The Chimú knew how to survive in the desert, so any change in the climate was devastating. This is the reason behind the sacrifices.
Northern Peru is an arid landscape where human settlements need to run like clockwork to guarantee survival. The Chimúdepended on the replenishment of a network of rivers and streams that were fundamental for irrigation and human consumption. Too much water also brought disaster. Changes in the weather spelled doom for the Chimú. In an attempt to make peace with their gods they made an offering of children and warriors. Deutsche Welle reports: “Castillo said in this case he believes they were killed in hopes it would appease the gods and bring an end to El Nino, a cyclical climate pattern that can result in heavy rainfall and storms on the western coasts of South America. His theory is backed up by the fact that soil samples show that the children died during an extremely wet season, and that they were facing the sea”.
Human sacrifice was not uncommon in pre-Columbine civilizations. The Aztecs in what is now Mexico, for example, often sacrificed their own, as well as their adversaries, to their deities.
All hail Pacasmayo: they sacrificed their children to the moon.
Among the deities that the Chimú worshipped, the moon of Pacasmayo ruled supreme.

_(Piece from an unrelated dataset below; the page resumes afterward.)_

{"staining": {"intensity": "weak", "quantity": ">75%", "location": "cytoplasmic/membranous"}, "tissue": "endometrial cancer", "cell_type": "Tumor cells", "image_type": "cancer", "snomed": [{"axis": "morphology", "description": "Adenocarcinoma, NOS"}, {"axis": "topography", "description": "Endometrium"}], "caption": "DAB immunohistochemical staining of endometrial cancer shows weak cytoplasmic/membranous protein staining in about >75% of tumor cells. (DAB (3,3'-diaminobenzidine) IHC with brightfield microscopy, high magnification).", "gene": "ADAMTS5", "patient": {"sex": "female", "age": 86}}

Because the moon can be seen both during the day and at night, it was believed to be much more powerful than the Sun. Pacasmayo received animal and human sacrifices. Some parents even sacrificed their own children. They believed that through this ritual practice the children, often five years-old, would become deified. The Sun, Mars, Earth and some constellations were also worshipped. The magnitude of the recent discovery implies that the situation was urgent. As Sputnik News Service reports, Gabriel Prieto, professor of archeology from the National University of Trujillo, said: “This number of children, this number of animals—it would have been a massive investment on behalf of the state”.
The Chimú were also very skillful craftsmen, particularly with gold.
The Chimú developed large civil engineering projects to irrigate the desert, and they were also very skilled working with metals such as gold, copper, silver, bronze and a mix of copper and gold called tumbaga. To get some of these metals they had to travel for more than three days, which speaks of the reaches of their political power.